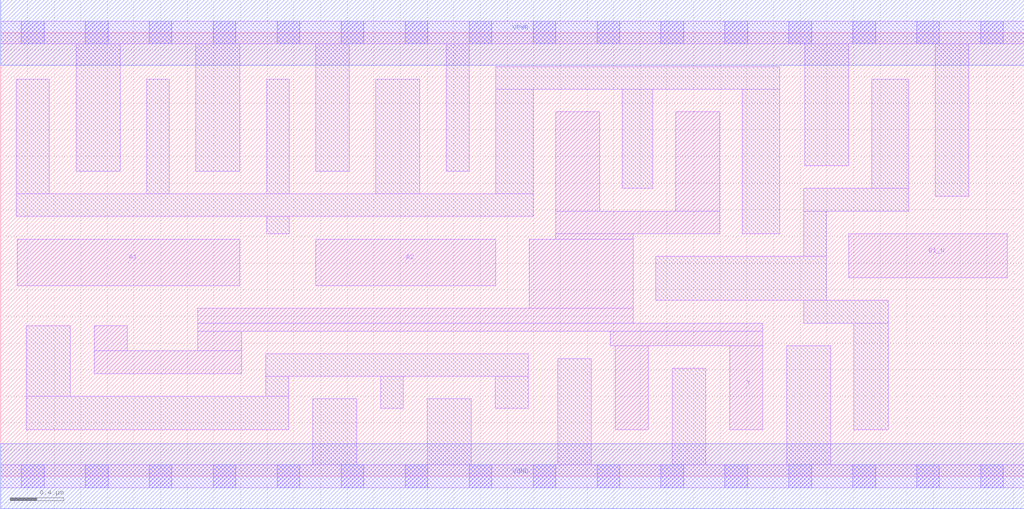
<source format=lef>
# Copyright 2020 The SkyWater PDK Authors
#
# Licensed under the Apache License, Version 2.0 (the "License");
# you may not use this file except in compliance with the License.
# You may obtain a copy of the License at
#
#     https://www.apache.org/licenses/LICENSE-2.0
#
# Unless required by applicable law or agreed to in writing, software
# distributed under the License is distributed on an "AS IS" BASIS,
# WITHOUT WARRANTIES OR CONDITIONS OF ANY KIND, either express or implied.
# See the License for the specific language governing permissions and
# limitations under the License.
#
# SPDX-License-Identifier: Apache-2.0

VERSION 5.7 ;
  NAMESCASESENSITIVE ON ;
  NOWIREEXTENSIONATPIN ON ;
  DIVIDERCHAR "/" ;
  BUSBITCHARS "[]" ;
UNITS
  DATABASE MICRONS 200 ;
END UNITS
MACRO sky130_fd_sc_ms__a21boi_4
  CLASS CORE ;
  FOREIGN sky130_fd_sc_ms__a21boi_4 ;
  ORIGIN  0.000000  0.000000 ;
  SIZE  7.680000 BY  3.330000 ;
  SYMMETRY X Y ;
  SITE unit ;
  PIN A1
    ANTENNAGATEAREA  1.250400 ;
    DIRECTION INPUT ;
    USE SIGNAL ;
    PORT
      LAYER li1 ;
        RECT 0.125000 1.430000 1.795000 1.780000 ;
    END
  END A1
  PIN A2
    ANTENNAGATEAREA  1.250400 ;
    DIRECTION INPUT ;
    USE SIGNAL ;
    PORT
      LAYER li1 ;
        RECT 2.365000 1.430000 3.715000 1.780000 ;
    END
  END A2
  PIN B1_N
    ANTENNAGATEAREA  0.413400 ;
    DIRECTION INPUT ;
    USE SIGNAL ;
    PORT
      LAYER li1 ;
        RECT 6.365000 1.490000 7.555000 1.820000 ;
    END
  END B1_N
  PIN Y
    ANTENNADIFFAREA  1.433600 ;
    DIRECTION OUTPUT ;
    USE SIGNAL ;
    PORT
      LAYER li1 ;
        RECT 0.700000 0.770000 1.810000 0.940000 ;
        RECT 0.700000 0.940000 0.950000 1.130000 ;
        RECT 1.480000 0.940000 1.810000 1.090000 ;
        RECT 1.480000 1.090000 5.720000 1.150000 ;
        RECT 1.480000 1.150000 4.745000 1.260000 ;
        RECT 3.965000 1.260000 4.745000 1.780000 ;
        RECT 4.165000 1.780000 4.745000 1.820000 ;
        RECT 4.165000 1.820000 5.395000 1.990000 ;
        RECT 4.165000 1.990000 4.495000 2.735000 ;
        RECT 4.575000 0.980000 5.720000 1.090000 ;
        RECT 4.610000 0.350000 4.860000 0.980000 ;
        RECT 5.065000 1.990000 5.395000 2.735000 ;
        RECT 5.470000 0.350000 5.720000 0.980000 ;
    END
  END Y
  PIN VGND
    DIRECTION INOUT ;
    USE GROUND ;
    PORT
      LAYER met1 ;
        RECT 0.000000 -0.245000 7.680000 0.245000 ;
    END
  END VGND
  PIN VPWR
    DIRECTION INOUT ;
    USE POWER ;
    PORT
      LAYER met1 ;
        RECT 0.000000 3.085000 7.680000 3.575000 ;
    END
  END VPWR
  OBS
    LAYER li1 ;
      RECT 0.000000 -0.085000 7.680000 0.085000 ;
      RECT 0.000000  3.245000 7.680000 3.415000 ;
      RECT 0.115000  1.950000 3.995000 2.120000 ;
      RECT 0.115000  2.120000 0.365000 2.980000 ;
      RECT 0.190000  0.350000 2.160000 0.600000 ;
      RECT 0.190000  0.600000 0.520000 1.130000 ;
      RECT 0.565000  2.290000 0.895000 3.245000 ;
      RECT 1.095000  2.120000 1.265000 2.980000 ;
      RECT 1.465000  2.290000 1.795000 3.245000 ;
      RECT 1.990000  0.600000 2.160000 0.750000 ;
      RECT 1.990000  0.750000 3.960000 0.920000 ;
      RECT 1.995000  1.820000 2.165000 1.950000 ;
      RECT 1.995000  2.120000 2.165000 2.980000 ;
      RECT 2.340000  0.085000 2.670000 0.580000 ;
      RECT 2.365000  2.290000 2.615000 3.245000 ;
      RECT 2.815000  2.120000 3.145000 2.980000 ;
      RECT 2.850000  0.510000 3.020000 0.750000 ;
      RECT 3.200000  0.085000 3.530000 0.580000 ;
      RECT 3.345000  2.290000 3.515000 3.245000 ;
      RECT 3.710000  0.510000 3.960000 0.750000 ;
      RECT 3.715000  2.120000 3.995000 2.905000 ;
      RECT 3.715000  2.905000 5.845000 3.075000 ;
      RECT 4.180000  0.085000 4.430000 0.880000 ;
      RECT 4.665000  2.160000 4.895000 2.905000 ;
      RECT 4.915000  1.320000 6.195000 1.650000 ;
      RECT 5.040000  0.085000 5.290000 0.810000 ;
      RECT 5.565000  1.820000 5.845000 2.905000 ;
      RECT 5.900000  0.085000 6.230000 0.980000 ;
      RECT 6.025000  1.150000 6.660000 1.320000 ;
      RECT 6.025000  1.650000 6.195000 1.990000 ;
      RECT 6.025000  1.990000 6.815000 2.160000 ;
      RECT 6.035000  2.330000 6.365000 3.245000 ;
      RECT 6.400000  0.350000 6.660000 1.150000 ;
      RECT 6.535000  2.160000 6.815000 2.980000 ;
      RECT 7.015000  2.100000 7.265000 3.245000 ;
    LAYER mcon ;
      RECT 0.155000 -0.085000 0.325000 0.085000 ;
      RECT 0.155000  3.245000 0.325000 3.415000 ;
      RECT 0.635000 -0.085000 0.805000 0.085000 ;
      RECT 0.635000  3.245000 0.805000 3.415000 ;
      RECT 1.115000 -0.085000 1.285000 0.085000 ;
      RECT 1.115000  3.245000 1.285000 3.415000 ;
      RECT 1.595000 -0.085000 1.765000 0.085000 ;
      RECT 1.595000  3.245000 1.765000 3.415000 ;
      RECT 2.075000 -0.085000 2.245000 0.085000 ;
      RECT 2.075000  3.245000 2.245000 3.415000 ;
      RECT 2.555000 -0.085000 2.725000 0.085000 ;
      RECT 2.555000  3.245000 2.725000 3.415000 ;
      RECT 3.035000 -0.085000 3.205000 0.085000 ;
      RECT 3.035000  3.245000 3.205000 3.415000 ;
      RECT 3.515000 -0.085000 3.685000 0.085000 ;
      RECT 3.515000  3.245000 3.685000 3.415000 ;
      RECT 3.995000 -0.085000 4.165000 0.085000 ;
      RECT 3.995000  3.245000 4.165000 3.415000 ;
      RECT 4.475000 -0.085000 4.645000 0.085000 ;
      RECT 4.475000  3.245000 4.645000 3.415000 ;
      RECT 4.955000 -0.085000 5.125000 0.085000 ;
      RECT 4.955000  3.245000 5.125000 3.415000 ;
      RECT 5.435000 -0.085000 5.605000 0.085000 ;
      RECT 5.435000  3.245000 5.605000 3.415000 ;
      RECT 5.915000 -0.085000 6.085000 0.085000 ;
      RECT 5.915000  3.245000 6.085000 3.415000 ;
      RECT 6.395000 -0.085000 6.565000 0.085000 ;
      RECT 6.395000  3.245000 6.565000 3.415000 ;
      RECT 6.875000 -0.085000 7.045000 0.085000 ;
      RECT 6.875000  3.245000 7.045000 3.415000 ;
      RECT 7.355000 -0.085000 7.525000 0.085000 ;
      RECT 7.355000  3.245000 7.525000 3.415000 ;
  END
END sky130_fd_sc_ms__a21boi_4
END LIBRARY

</source>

What the task asks. Print every entry above again, exactly as written. Leave the images out.

Task answer.
<source format=lef>
# Copyright 2020 The SkyWater PDK Authors
#
# Licensed under the Apache License, Version 2.0 (the "License");
# you may not use this file except in compliance with the License.
# You may obtain a copy of the License at
#
#     https://www.apache.org/licenses/LICENSE-2.0
#
# Unless required by applicable law or agreed to in writing, software
# distributed under the License is distributed on an "AS IS" BASIS,
# WITHOUT WARRANTIES OR CONDITIONS OF ANY KIND, either express or implied.
# See the License for the specific language governing permissions and
# limitations under the License.
#
# SPDX-License-Identifier: Apache-2.0

VERSION 5.7 ;
  NAMESCASESENSITIVE ON ;
  NOWIREEXTENSIONATPIN ON ;
  DIVIDERCHAR "/" ;
  BUSBITCHARS "[]" ;
UNITS
  DATABASE MICRONS 200 ;
END UNITS
MACRO sky130_fd_sc_ms__a21boi_4
  CLASS CORE ;
  FOREIGN sky130_fd_sc_ms__a21boi_4 ;
  ORIGIN  0.000000  0.000000 ;
  SIZE  7.680000 BY  3.330000 ;
  SYMMETRY X Y ;
  SITE unit ;
  PIN A1
    ANTENNAGATEAREA  1.250400 ;
    DIRECTION INPUT ;
    USE SIGNAL ;
    PORT
      LAYER li1 ;
        RECT 0.125000 1.430000 1.795000 1.780000 ;
    END
  END A1
  PIN A2
    ANTENNAGATEAREA  1.250400 ;
    DIRECTION INPUT ;
    USE SIGNAL ;
    PORT
      LAYER li1 ;
        RECT 2.365000 1.430000 3.715000 1.780000 ;
    END
  END A2
  PIN B1_N
    ANTENNAGATEAREA  0.413400 ;
    DIRECTION INPUT ;
    USE SIGNAL ;
    PORT
      LAYER li1 ;
        RECT 6.365000 1.490000 7.555000 1.820000 ;
    END
  END B1_N
  PIN Y
    ANTENNADIFFAREA  1.433600 ;
    DIRECTION OUTPUT ;
    USE SIGNAL ;
    PORT
      LAYER li1 ;
        RECT 0.700000 0.770000 1.810000 0.940000 ;
        RECT 0.700000 0.940000 0.950000 1.130000 ;
        RECT 1.480000 0.940000 1.810000 1.090000 ;
        RECT 1.480000 1.090000 5.720000 1.150000 ;
        RECT 1.480000 1.150000 4.745000 1.260000 ;
        RECT 3.965000 1.260000 4.745000 1.780000 ;
        RECT 4.165000 1.780000 4.745000 1.820000 ;
        RECT 4.165000 1.820000 5.395000 1.990000 ;
        RECT 4.165000 1.990000 4.495000 2.735000 ;
        RECT 4.575000 0.980000 5.720000 1.090000 ;
        RECT 4.610000 0.350000 4.860000 0.980000 ;
        RECT 5.065000 1.990000 5.395000 2.735000 ;
        RECT 5.470000 0.350000 5.720000 0.980000 ;
    END
  END Y
  PIN VGND
    DIRECTION INOUT ;
    USE GROUND ;
    PORT
      LAYER met1 ;
        RECT 0.000000 -0.245000 7.680000 0.245000 ;
    END
  END VGND
  PIN VPWR
    DIRECTION INOUT ;
    USE POWER ;
    PORT
      LAYER met1 ;
        RECT 0.000000 3.085000 7.680000 3.575000 ;
    END
  END VPWR
  OBS
    LAYER li1 ;
      RECT 0.000000 -0.085000 7.680000 0.085000 ;
      RECT 0.000000  3.245000 7.680000 3.415000 ;
      RECT 0.115000  1.950000 3.995000 2.120000 ;
      RECT 0.115000  2.120000 0.365000 2.980000 ;
      RECT 0.190000  0.350000 2.160000 0.600000 ;
      RECT 0.190000  0.600000 0.520000 1.130000 ;
      RECT 0.565000  2.290000 0.895000 3.245000 ;
      RECT 1.095000  2.120000 1.265000 2.980000 ;
      RECT 1.465000  2.290000 1.795000 3.245000 ;
      RECT 1.990000  0.600000 2.160000 0.750000 ;
      RECT 1.990000  0.750000 3.960000 0.920000 ;
      RECT 1.995000  1.820000 2.165000 1.950000 ;
      RECT 1.995000  2.120000 2.165000 2.980000 ;
      RECT 2.340000  0.085000 2.670000 0.580000 ;
      RECT 2.365000  2.290000 2.615000 3.245000 ;
      RECT 2.815000  2.120000 3.145000 2.980000 ;
      RECT 2.850000  0.510000 3.020000 0.750000 ;
      RECT 3.200000  0.085000 3.530000 0.580000 ;
      RECT 3.345000  2.290000 3.515000 3.245000 ;
      RECT 3.710000  0.510000 3.960000 0.750000 ;
      RECT 3.715000  2.120000 3.995000 2.905000 ;
      RECT 3.715000  2.905000 5.845000 3.075000 ;
      RECT 4.180000  0.085000 4.430000 0.880000 ;
      RECT 4.665000  2.160000 4.895000 2.905000 ;
      RECT 4.915000  1.320000 6.195000 1.650000 ;
      RECT 5.040000  0.085000 5.290000 0.810000 ;
      RECT 5.565000  1.820000 5.845000 2.905000 ;
      RECT 5.900000  0.085000 6.230000 0.980000 ;
      RECT 6.025000  1.150000 6.660000 1.320000 ;
      RECT 6.025000  1.650000 6.195000 1.990000 ;
      RECT 6.025000  1.990000 6.815000 2.160000 ;
      RECT 6.035000  2.330000 6.365000 3.245000 ;
      RECT 6.400000  0.350000 6.660000 1.150000 ;
      RECT 6.535000  2.160000 6.815000 2.980000 ;
      RECT 7.015000  2.100000 7.265000 3.245000 ;
    LAYER mcon ;
      RECT 0.155000 -0.085000 0.325000 0.085000 ;
      RECT 0.155000  3.245000 0.325000 3.415000 ;
      RECT 0.635000 -0.085000 0.805000 0.085000 ;
      RECT 0.635000  3.245000 0.805000 3.415000 ;
      RECT 1.115000 -0.085000 1.285000 0.085000 ;
      RECT 1.115000  3.245000 1.285000 3.415000 ;
      RECT 1.595000 -0.085000 1.765000 0.085000 ;
      RECT 1.595000  3.245000 1.765000 3.415000 ;
      RECT 2.075000 -0.085000 2.245000 0.085000 ;
      RECT 2.075000  3.245000 2.245000 3.415000 ;
      RECT 2.555000 -0.085000 2.725000 0.085000 ;
      RECT 2.555000  3.245000 2.725000 3.415000 ;
      RECT 3.035000 -0.085000 3.205000 0.085000 ;
      RECT 3.035000  3.245000 3.205000 3.415000 ;
      RECT 3.515000 -0.085000 3.685000 0.085000 ;
      RECT 3.515000  3.245000 3.685000 3.415000 ;
      RECT 3.995000 -0.085000 4.165000 0.085000 ;
      RECT 3.995000  3.245000 4.165000 3.415000 ;
      RECT 4.475000 -0.085000 4.645000 0.085000 ;
      RECT 4.475000  3.245000 4.645000 3.415000 ;
      RECT 4.955000 -0.085000 5.125000 0.085000 ;
      RECT 4.955000  3.245000 5.125000 3.415000 ;
      RECT 5.435000 -0.085000 5.605000 0.085000 ;
      RECT 5.435000  3.245000 5.605000 3.415000 ;
      RECT 5.915000 -0.085000 6.085000 0.085000 ;
      RECT 5.915000  3.245000 6.085000 3.415000 ;
      RECT 6.395000 -0.085000 6.565000 0.085000 ;
      RECT 6.395000  3.245000 6.565000 3.415000 ;
      RECT 6.875000 -0.085000 7.045000 0.085000 ;
      RECT 6.875000  3.245000 7.045000 3.415000 ;
      RECT 7.355000 -0.085000 7.525000 0.085000 ;
      RECT 7.355000  3.245000 7.525000 3.415000 ;
  END
END sky130_fd_sc_ms__a21boi_4
END LIBRARY

</source>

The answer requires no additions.